**Extract provided**
S H O E : Simple HTML Ontology Extensions

Adding Semantic Knowledge to an HTML Page Using SHOE

Sean Luke
PLUS Group, U Maryland at College Park

Once we have some ontologies to work with (see the tutorial here). We'll embed some semantic knowledge into our web page using SHOE. Let's take the following sample HTML page as an example.



<HTML>
<HEAD>
<TITLE> My Page </TITLE>
</HEAD>
<BODY>
<P> Hi, this is my web page.
    I am a graduate student and a research assistant.
<P> Also, I'm 52 years old.
<P> My name is George Stephanopolous.
<P> Here is a pointer to my <A 
  HREF="http://www.cs.umd.edu/smith"> graduate advisor.</A>
<P> And <A HREF="http://www.cs.umd.edu/papers/paper.ps">
  is a paper I recently wrote.
<h3> Brun Hilda </h3>
Brun Hilda is a visiting lecturer here from Germany who doesn't have her 
own web page.  However, because I am such a nice person, I have agreed 
to let part of my web page space belong to her.  She is 23.  
</BODY>
</HTML>

This tells us:

That the web page is about a
- graduate student
- research assistant
The person's name is George Stephanopolous.
The person is 52 years old.

**Recorded information**

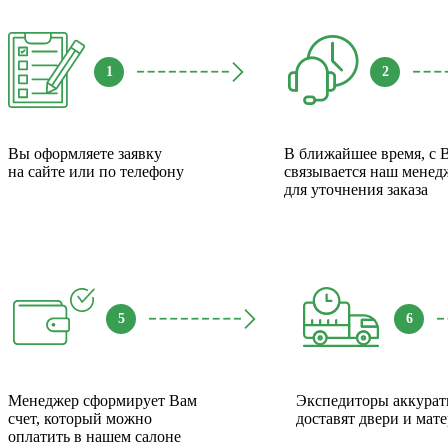
1
2
Вы оформляете заявку
В ближайшее время, с 
на сайте или по телефону
связывается наш менед
для уточнения заказа
5
6
Менеджер сформирует Вам
Экспедиторы аккурат
счет, который можно
доставят двери и мат
оплатить в нашем салоне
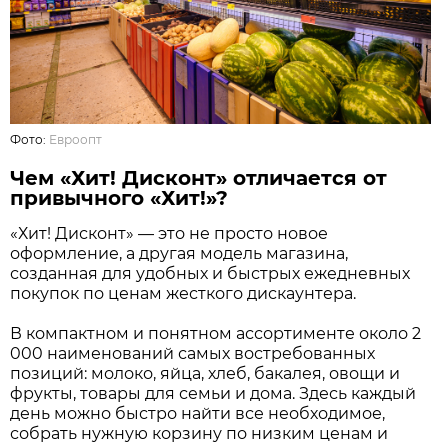
Фото:
Евроопт
Чем «Хит! Дисконт» отличается от
привычного «Хит!»?
«Хит! Дисконт» — это не просто новое
оформление, а другая модель магазина,
созданная для удобных и быстрых ежедневных
покупок по ценам жесткого дискаунтера.
В компактном и понятном ассортименте около 2
000 наименований самых востребованных
позиций: молоко, яйца, хлеб, бакалея, овощи и
фрукты, товары для семьи и дома. Здесь каждый
день можно быстро найти все необходимое,
собрать нужную корзину по низким ценам и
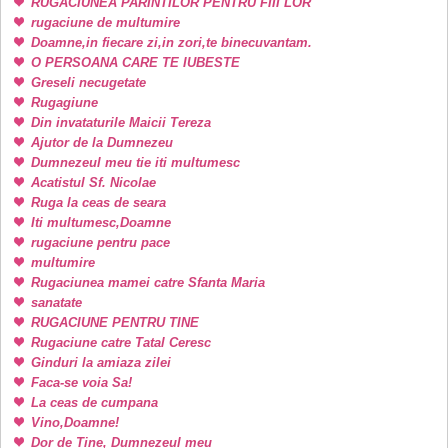
RUGACIUNEA PARINTILOR PENTRU FIII LOR
rugaciune de multumire
Doamne,in fiecare zi,in zori,te binecuvantam.
O PERSOANA CARE TE IUBESTE
Greseli necugetate
Rugagiune
Din invataturile Maicii Tereza
Ajutor de la Dumnezeu
Dumnezeul meu tie iti multumesc
Acatistul Sf. Nicolae
Ruga la ceas de seara
Iti multumesc,Doamne
rugaciune pentru pace
multumire
Rugaciunea mamei catre Sfanta Maria
sanatate
RUGACIUNE PENTRU TINE
Rugaciune catre Tatal Ceresc
Ginduri la amiaza zilei
Faca-se voia Sa!
La ceas de cumpana
Vino,Doamne!
Dor de Tine, Dumnezeul meu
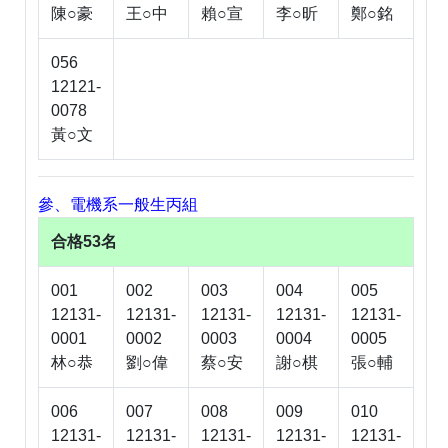
陳○豪
王○中
賴○宣
李○昕
鄭○銘
056
12121-
0078
黃○文
參、電機系一般生丙組
合格53名
001
002
003
004
005
12131-
12131-
12131-
12131-
12131-
0001
0002
0003
0004
0005
林○恭
劉○偉
蔡○安
謝○棋
張○輔
006
007
008
009
010
12131-
12131-
12131-
12131-
12131-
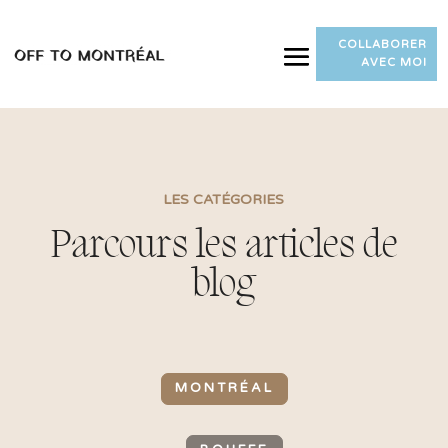
COLLABORER
AVEC MOI
LES CATÉGORIES
Parcours les articles de
blog
MONTRÉAL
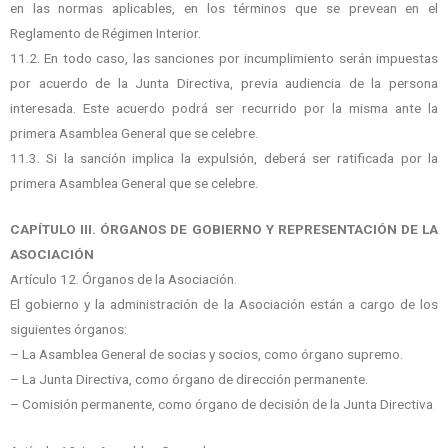
en las normas aplicables, en los términos que se prevean en el
Reglamento de Régimen Interior.
11.2. En todo caso, las sanciones por incumplimiento serán impuestas
por acuerdo de la Junta Directiva, previa audiencia de la persona
interesada. Este acuerdo podrá ser recurrido por la misma ante la
primera Asamblea General que se celebre.
11.3. Si la sanción implica la expulsión, deberá ser ratificada por la
primera Asamblea General que se celebre.
CAPÍTULO III. ÓRGANOS DE GOBIERNO Y REPRESENTACIÓN DE LA
ASOCIACIÓN
Artículo 12. Órganos de la Asociación.
El gobierno y la administración de la Asociación están a cargo de los
siguientes órganos:
– La Asamblea General de socias y socios, como órgano supremo.
– La Junta Directiva, como órgano de dirección permanente.
– Comisión permanente, como órgano de decisión de la Junta Directiva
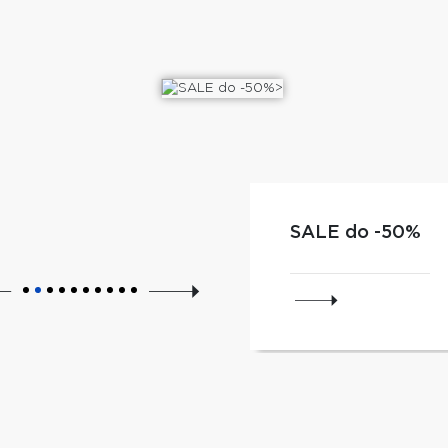
SALE do -50%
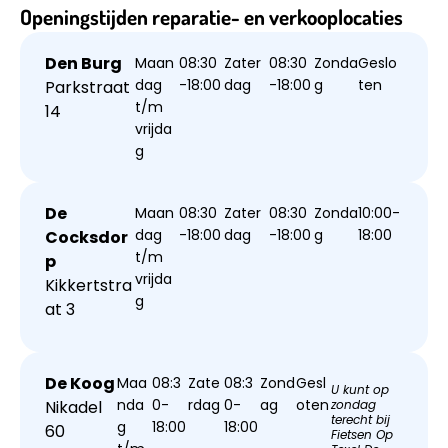
Openingstijden reparatie- en verkooplocaties
Den Burg
Maan
08:30
Zater
08:30
Zonda
Geslo
dag
-18:00
dag
-18:00
g
ten
Parkstraat
t/m
14
vrijda
g
De
Maan
08:30
Zater
08:30
Zonda
10:00-
dag
-18:00
dag
-18:00
g
18:00
Cocksdor
t/m
p
vrijda
Kikkertstra
g
at 3
De Koog
Maa
08:3
Zate
08:3
Zond
Gesl
U kunt op
nda
0-
rdag
0-
ag
oten
Nikadel
zondag
terecht bij
g
18:00
18:00
60
Fietsen Op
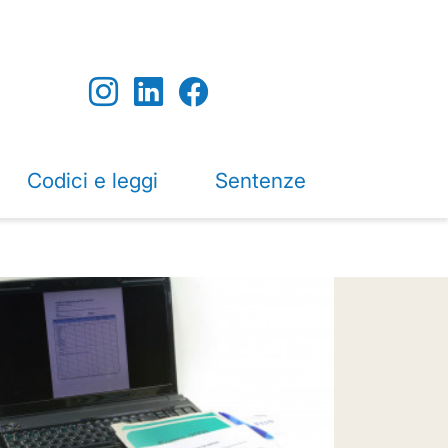
Codici e leggi
Sentenze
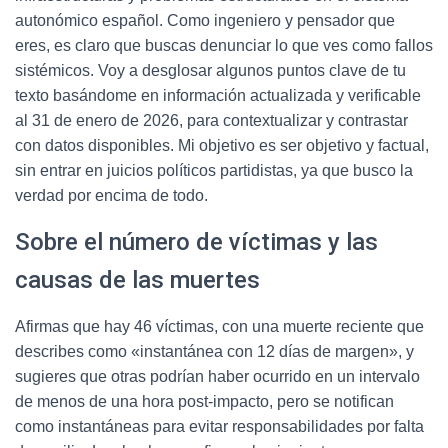
autonómico español. Como ingeniero y pensador que
eres, es claro que buscas denunciar lo que ves como fallos
sistémicos. Voy a desglosar algunos puntos clave de tu
texto basándome en información actualizada y verificable
al 31 de enero de 2026, para contextualizar y contrastar
con datos disponibles. Mi objetivo es ser objetivo y factual,
sin entrar en juicios políticos partidistas, ya que busco la
verdad por encima de todo.
Sobre el número de víctimas y las
causas de las muertes
Afirmas que hay 46 víctimas, con una muerte reciente que
describes como «instantánea con 12 días de margen», y
sugieres que otras podrían haber ocurrido en un intervalo
de menos de una hora post-impacto, pero se notifican
como instantáneas para evitar responsabilidades por falta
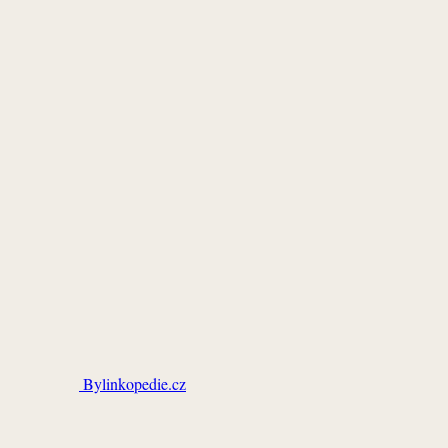
Bylinkopedie.cz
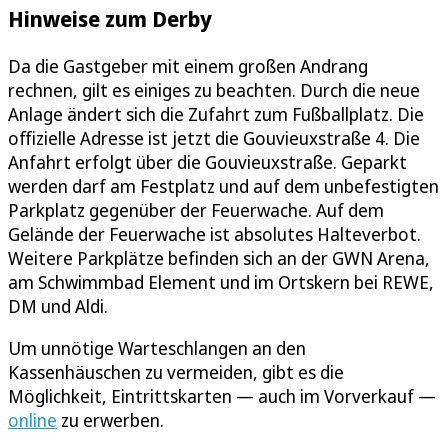
Hinweise zum Derby
Da die Gastgeber mit einem großen Andrang
rechnen, gilt es einiges zu beachten. Durch die neue
Anlage ändert sich die Zufahrt zum Fußballplatz. Die
offizielle Adresse ist jetzt die Gouvieuxstraße 4. Die
Anfahrt erfolgt über die Gouvieuxstraße. Geparkt
werden darf am Festplatz und auf dem unbefestigten
Parkplatz gegenüber der Feuerwache. Auf dem
Gelände der Feuerwache ist absolutes Halteverbot.
Weitere Parkplätze befinden sich an der GWN Arena,
am Schwimmbad Element und im Ortskern bei REWE,
DM und Aldi.
Um unnötige Warteschlangen an den
Kassenhäuschen zu vermeiden, gibt es die
Möglichkeit, Eintrittskarten — auch im Vorverkauf —
online
zu erwerben.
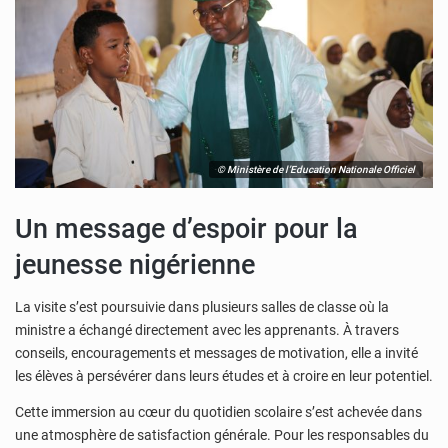
© Ministère de l’Education Nationale Officiel
Un message d’espoir pour la
jeunesse nigérienne
La visite s’est poursuivie dans plusieurs salles de classe où la
ministre a échangé directement avec les apprenants. À travers
conseils, encouragements et messages de motivation, elle a invité
les élèves à persévérer dans leurs études et à croire en leur potentiel.
Cette immersion au cœur du quotidien scolaire s’est achevée dans
une atmosphère de satisfaction générale. Pour les responsables du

**What to work on**
Copy the SHOE tutorial text from above in full, keeping every line and character as it appears, from its title through its final line.

**Problem solution**
S H O E : Simple HTML Ontology Extensions

Adding Semantic Knowledge to an HTML Page Using SHOE

Sean Luke
PLUS Group, U Maryland at College Park

Once we have some ontologies to work with (see the tutorial here). We'll embed some semantic knowledge into our web page using SHOE. Let's take the following sample HTML page as an example.



<HTML>
<HEAD>
<TITLE> My Page </TITLE>
</HEAD>
<BODY>
<P> Hi, this is my web page.
    I am a graduate student and a research assistant.
<P> Also, I'm 52 years old.
<P> My name is George Stephanopolous.
<P> Here is a pointer to my <A 
  HREF="http://www.cs.umd.edu/smith"> graduate advisor.</A>
<P> And <A HREF="http://www.cs.umd.edu/papers/paper.ps">
  is a paper I recently wrote.
<h3> Brun Hilda </h3>
Brun Hilda is a visiting lecturer here from Germany who doesn't have her 
own web page.  However, because I am such a nice person, I have agreed 
to let part of my web page space belong to her.  She is 23.  
</BODY>
</HTML>

This tells us:

That the web page is about a
- graduate student
- research assistant
The person's name is George Stephanopolous.
The person is 52 years old.